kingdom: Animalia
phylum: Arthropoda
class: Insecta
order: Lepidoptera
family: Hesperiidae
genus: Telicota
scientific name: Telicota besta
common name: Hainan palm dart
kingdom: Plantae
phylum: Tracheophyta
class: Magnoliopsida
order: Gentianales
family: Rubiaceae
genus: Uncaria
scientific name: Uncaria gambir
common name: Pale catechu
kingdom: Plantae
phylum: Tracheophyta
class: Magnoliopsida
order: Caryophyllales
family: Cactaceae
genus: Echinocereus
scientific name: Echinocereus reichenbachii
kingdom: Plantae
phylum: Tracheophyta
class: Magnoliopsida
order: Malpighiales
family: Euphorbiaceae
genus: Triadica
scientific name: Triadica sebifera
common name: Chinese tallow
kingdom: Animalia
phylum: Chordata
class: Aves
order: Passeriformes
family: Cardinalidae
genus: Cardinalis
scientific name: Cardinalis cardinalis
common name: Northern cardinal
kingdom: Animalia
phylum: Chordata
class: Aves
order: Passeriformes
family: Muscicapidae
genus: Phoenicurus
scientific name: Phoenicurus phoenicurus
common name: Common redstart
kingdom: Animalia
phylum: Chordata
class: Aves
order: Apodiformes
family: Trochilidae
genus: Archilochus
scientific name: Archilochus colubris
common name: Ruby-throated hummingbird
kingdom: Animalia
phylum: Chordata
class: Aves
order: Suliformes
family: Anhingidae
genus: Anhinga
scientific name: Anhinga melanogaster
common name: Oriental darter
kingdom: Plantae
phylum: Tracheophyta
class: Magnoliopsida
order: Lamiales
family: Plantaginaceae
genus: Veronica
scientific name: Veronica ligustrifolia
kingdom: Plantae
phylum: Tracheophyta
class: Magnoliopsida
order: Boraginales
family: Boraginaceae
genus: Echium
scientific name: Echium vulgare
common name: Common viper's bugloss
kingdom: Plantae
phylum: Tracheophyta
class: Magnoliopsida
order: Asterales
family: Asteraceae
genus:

+--

- Given task
Update the lines above so that every "common name" reads "vernacular name" instead, and give them back with nothing else altered.

- Solution for this task
kingdom: Animalia
phylum: Arthropoda
class: Insecta
order: Lepidoptera
family: Hesperiidae
genus: Telicota
scientific name: Telicota besta
vernacular name: Hainan palm dart
kingdom: Plantae
phylum: Tracheophyta
class: Magnoliopsida
order: Gentianales
family: Rubiaceae
genus: Uncaria
scientific name: Uncaria gambir
vernacular name: Pale catechu
kingdom: Plantae
phylum: Tracheophyta
class: Magnoliopsida
order: Caryophyllales
family: Cactaceae
genus: Echinocereus
scientific name: Echinocereus reichenbachii
kingdom: Plantae
phylum: Tracheophyta
class: Magnoliopsida
order: Malpighiales
family: Euphorbiaceae
genus: Triadica
scientific name: Triadica sebifera
vernacular name: Chinese tallow
kingdom: Animalia
phylum: Chordata
class: Aves
order: Passeriformes
family: Cardinalidae
genus: Cardinalis
scientific name: Cardinalis cardinalis
vernacular name: Northern cardinal
kingdom: Animalia
phylum: Chordata
class: Aves
order: Passeriformes
family: Muscicapidae
genus: Phoenicurus
scientific name: Phoenicurus phoenicurus
vernacular name: Common redstart
kingdom: Animalia
phylum: Chordata
class: Aves
order: Apodiformes
family: Trochilidae
genus: Archilochus
scientific name: Archilochus colubris
vernacular name: Ruby-throated hummingbird
kingdom: Animalia
phylum: Chordata
class: Aves
order: Suliformes
family: Anhingidae
genus: Anhinga
scientific name: Anhinga melanogaster
vernacular name: Oriental darter
kingdom: Plantae
phylum: Tracheophyta
class: Magnoliopsida
order: Lamiales
family: Plantaginaceae
genus: Veronica
scientific name: Veronica ligustrifolia
kingdom: Plantae
phylum: Tracheophyta
class: Magnoliopsida
order: Boraginales
family: Boraginaceae
genus: Echium
scientific name: Echium vulgare
vernacular name: Common viper's bugloss
kingdom: Plantae
phylum: Tracheophyta
class: Magnoliopsida
order: Asterales
family: Asteraceae
genus:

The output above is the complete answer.